Traditional materials used for soft robots are hydrogels and elastomers, which can be easily damaged in water. Mother of pearl, by contrast, which is also known as nacre, is strong and flexible. It is found on the inside of clam shells.
The scientists developed a similar structure to make the durable and bendable material for their fish. They first made nanosheets from a cocktail of chemicals including graphene, which is referred to as “the toughest material on Earth”. Solutions were incorporated with different concentrations into polyurethane latex mixtures. A layer-by-layer assembly method formed an ordered concentration gradient, just like mother-of-pearl.
“This study breaks the mutual exclusivity of functional execution and fast locomotions,” the authors write.
“We anticipate our nanostructural design will offer an effective extended path to other integrated robots that required multifunction integration.”
Oregon State University / Flickr
Microplastics: bad news for the environment and for you
In recent months, as part of our ongoing spotlight on the harmful industrial and natural chemicals that are playing havoc with our health, we’ve written about microplastics on a number of occasions.
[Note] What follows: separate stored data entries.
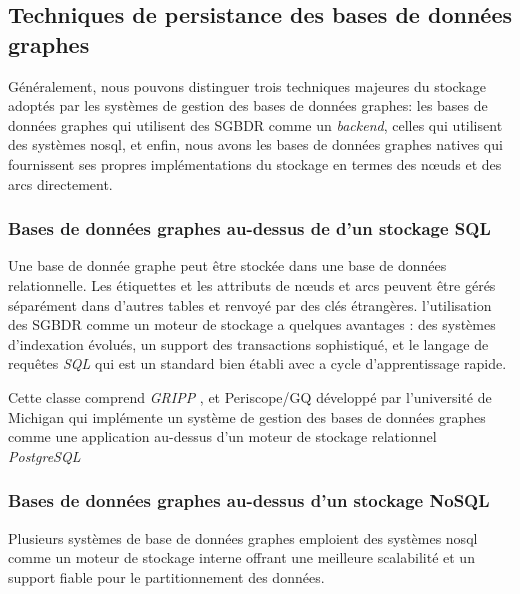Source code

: \newpage
  \subsection{Techniques de persistance des bases de données graphes}
  \label{sec:persistence-tech}
  Généralement, nous pouvons distinguer trois techniques majeures du
  stockage adoptés par les systèmes de gestion des bases de données
  graphes: les bases de données graphes qui utilisent des
  \acrshort{SGBDR} comme un \emph{backend}, celles qui utilisent des
  systèmes \acrshort{nosql}, et enfin, nous avons les bases de données
  graphes natives qui fournissent ses propres implémentations du
  stockage en termes des nœuds et des arcs directement.

    \subsubsection{Bases de données graphes au-dessus de d'un stockage  SQL}
    \label{sec:graphdb-over-sql}
    Une base de donnée graphe peut être stockée dans une base de
    données relationnelle. Les étiquettes et les attributs de nœuds et
    arcs peuvent être gérés séparément dans d'autres tables et renvoyé
    par des clés étrangères. l'utilisation des \acrshort{SGBDR} comme
    un moteur de stockage a quelques avantages : des systèmes
    d'indexation évolués, un support des transactions sophistiqué, et
    le langage de requêtes \emph{SQL} qui est un standard bien établi
    avec a cycle d'apprentissage rapide.


    Cette classe comprend \emph{GRIPP} \cite{trissl2007fast}, et
    Periscope/GQ \cite{tian2008periscope} développé par l'université
    de Michigan qui implémente un système de gestion des bases de
    données graphes comme une application au-dessus d'un moteur de
    stockage relationnel \emph{PostgreSQL}

    \subsubsection{Bases de données graphes au-dessus d'un stockage NoSQL}
    \label{sec:graphdb-over-nosql}
    Plusieurs systèmes de base de données graphes emploient des
    systèmes \acrshort{nosql} comme un moteur de stockage interne
    offrant une meilleure scalabilité et un support fiable pour le
    partitionnement des données.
Microplastics – tiny pieces of plastic that are either designed to be that size or become so through weathering – act as vectors for harmful xenoestrogens, as well as causing physical damage to organisms, especially microorganisms and juvenile organisms like baby fish.
The scale of the problem is already mind-boggling. Scientific models now suggest that microplastics are so ubiquitous that they are circulating like a ‘force of nature’, reaching the most remote places – even places humans have never set foot before.
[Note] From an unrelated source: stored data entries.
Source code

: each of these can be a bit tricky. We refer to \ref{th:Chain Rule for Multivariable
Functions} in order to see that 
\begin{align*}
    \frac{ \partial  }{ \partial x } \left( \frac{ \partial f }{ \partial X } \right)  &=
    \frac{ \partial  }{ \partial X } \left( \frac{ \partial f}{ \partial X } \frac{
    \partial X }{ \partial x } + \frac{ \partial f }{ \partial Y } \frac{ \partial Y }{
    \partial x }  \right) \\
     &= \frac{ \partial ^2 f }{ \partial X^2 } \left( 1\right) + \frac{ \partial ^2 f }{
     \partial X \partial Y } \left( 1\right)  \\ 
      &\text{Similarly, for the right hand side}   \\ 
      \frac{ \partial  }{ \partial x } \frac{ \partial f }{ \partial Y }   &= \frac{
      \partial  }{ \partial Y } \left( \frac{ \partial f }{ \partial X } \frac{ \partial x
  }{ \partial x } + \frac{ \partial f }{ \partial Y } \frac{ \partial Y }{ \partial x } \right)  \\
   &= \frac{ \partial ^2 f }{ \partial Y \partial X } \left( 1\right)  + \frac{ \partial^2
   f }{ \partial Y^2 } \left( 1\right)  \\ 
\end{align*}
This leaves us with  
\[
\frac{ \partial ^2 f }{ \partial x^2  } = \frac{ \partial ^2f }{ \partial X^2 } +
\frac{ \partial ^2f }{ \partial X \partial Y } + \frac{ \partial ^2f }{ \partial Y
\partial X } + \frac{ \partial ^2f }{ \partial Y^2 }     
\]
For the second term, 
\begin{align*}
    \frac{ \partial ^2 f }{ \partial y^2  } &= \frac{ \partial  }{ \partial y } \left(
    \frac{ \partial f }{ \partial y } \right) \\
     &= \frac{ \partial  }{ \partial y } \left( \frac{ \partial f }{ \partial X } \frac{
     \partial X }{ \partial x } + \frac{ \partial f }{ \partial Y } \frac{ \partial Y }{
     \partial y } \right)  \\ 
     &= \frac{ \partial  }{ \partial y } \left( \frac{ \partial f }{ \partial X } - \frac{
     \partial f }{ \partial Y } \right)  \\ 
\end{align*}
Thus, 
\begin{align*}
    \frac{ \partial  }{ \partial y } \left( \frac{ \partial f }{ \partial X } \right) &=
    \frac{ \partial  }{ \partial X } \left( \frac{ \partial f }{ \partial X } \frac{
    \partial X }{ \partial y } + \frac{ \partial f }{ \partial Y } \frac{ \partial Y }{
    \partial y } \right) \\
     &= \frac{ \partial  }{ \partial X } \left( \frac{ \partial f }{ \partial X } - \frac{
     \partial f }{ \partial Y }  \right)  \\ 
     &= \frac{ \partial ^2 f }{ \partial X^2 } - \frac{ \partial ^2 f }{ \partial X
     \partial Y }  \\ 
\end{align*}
In one recent study, researchers at the New York University School of Medicine compared stool samples from newborns, infants and adults to ascertain concentrations of two different kinds of plastic in them. All of the subjects were from New York State.
First of all, they noticed that all of the samples contained at least one of the two types of microplastic they were looking for. This shouldn’t be surprising, given what we already known about the ubiquity of these substances.
The real shock came when they compared the baby samples to those of the adults. In the baby samples, there were at least TEN times as much microplastic. Yes, that’s right: TEN times.
Microplastics under a microscope
So how could this be happening?
The researchers believe that the way babies are consuming such high levels of microplastics is through chew-toys like dummies and from crawling around on carpets that contain microplastics.
It’s worth noting, too, that microplastics have already been found in the placentas of mothers, raising the prospect that some of the microplastics found in the babies in the sample could have been passed to them by their mothers.
Although scientists once believed microplastics would just pass through the gastrointestinal tract without causing any harm, recent research suggests the smallest pieces are able to cross cell membranes and enter our circulation.
This is an obvious cause for concern, and all the more so because research on microplastics in lab animals has caused cell death, inflammation and metabolic disorders.
Human research is also beginning to substantiate these potential harms. A new study has shown, for instance, that microplastics can alter the shape of human lung cells and affect their functioning.